Yustinus menjelaskan, perubahan ini dimaksudkan untuk menyerap kebutuhan masyarakat yang dinamis dan mengantisipasi dampak pagebluk, dan terus dibahas di internal pemerintah dan bersama-sama dengan Badan Anggaran dan Komisi XI Dewan Perwakilan Rakyat.

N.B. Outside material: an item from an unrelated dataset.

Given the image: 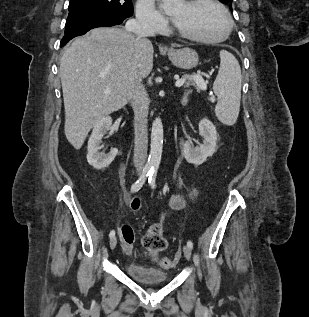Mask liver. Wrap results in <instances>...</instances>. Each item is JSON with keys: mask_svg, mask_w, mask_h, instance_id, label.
I'll return each mask as SVG.
<instances>
[{"mask_svg": "<svg viewBox=\"0 0 309 317\" xmlns=\"http://www.w3.org/2000/svg\"><path fill=\"white\" fill-rule=\"evenodd\" d=\"M153 52L147 38L118 27L92 29L64 49L59 70L64 129L75 149L102 118L132 99L135 78L152 71Z\"/></svg>", "mask_w": 309, "mask_h": 317, "instance_id": "1", "label": "liver"}]
</instances>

Perubahan final akan dituangkan dalam revisi Perpres Nomor 54 Tahun 2020.

"Sebagai konsekuensi penambahan biaya untuk menangani COVID-19 ini, defisit APBN tahun 2020 pun diperkirakan melebar, dari semula defisit sebesar 1,76 persen atau sebesar Rp307,2 triliun menjadi Rp5,07 triliun atau Rp852 triliun dalam Perpres Nomor 54 Tahun 2020, dan defisit baru diperkirakan sebesar 6,34 persen atau Rp1.039,2 triliun," jelasnya.

Menurut Yustinus, pemerintah melalui Kementerian Keuangan terus berkomitmen mencermati setiap perubahan yang terjadi, menyerap dan mendengarkan aspirasi publik, dan mendiskusikan rencana, serta langkah-langkah  yang akan diambil dengan seluruh pemangku kepentingan.

Lebih lanjut, dia menegaskan, APBN 2020 dipastikan disusun dan diimplementasikan secara kredibel, transparan, dan akuntabel, serta diabdikan untuk kepentingan rakyat.

"Dukungan, masukan, dan kritik seluruh elemen masyarakat amat bermanfaat bagi terselenggaranya pelayanan publik dan penanganan pandemi yang lebih baik," katanya.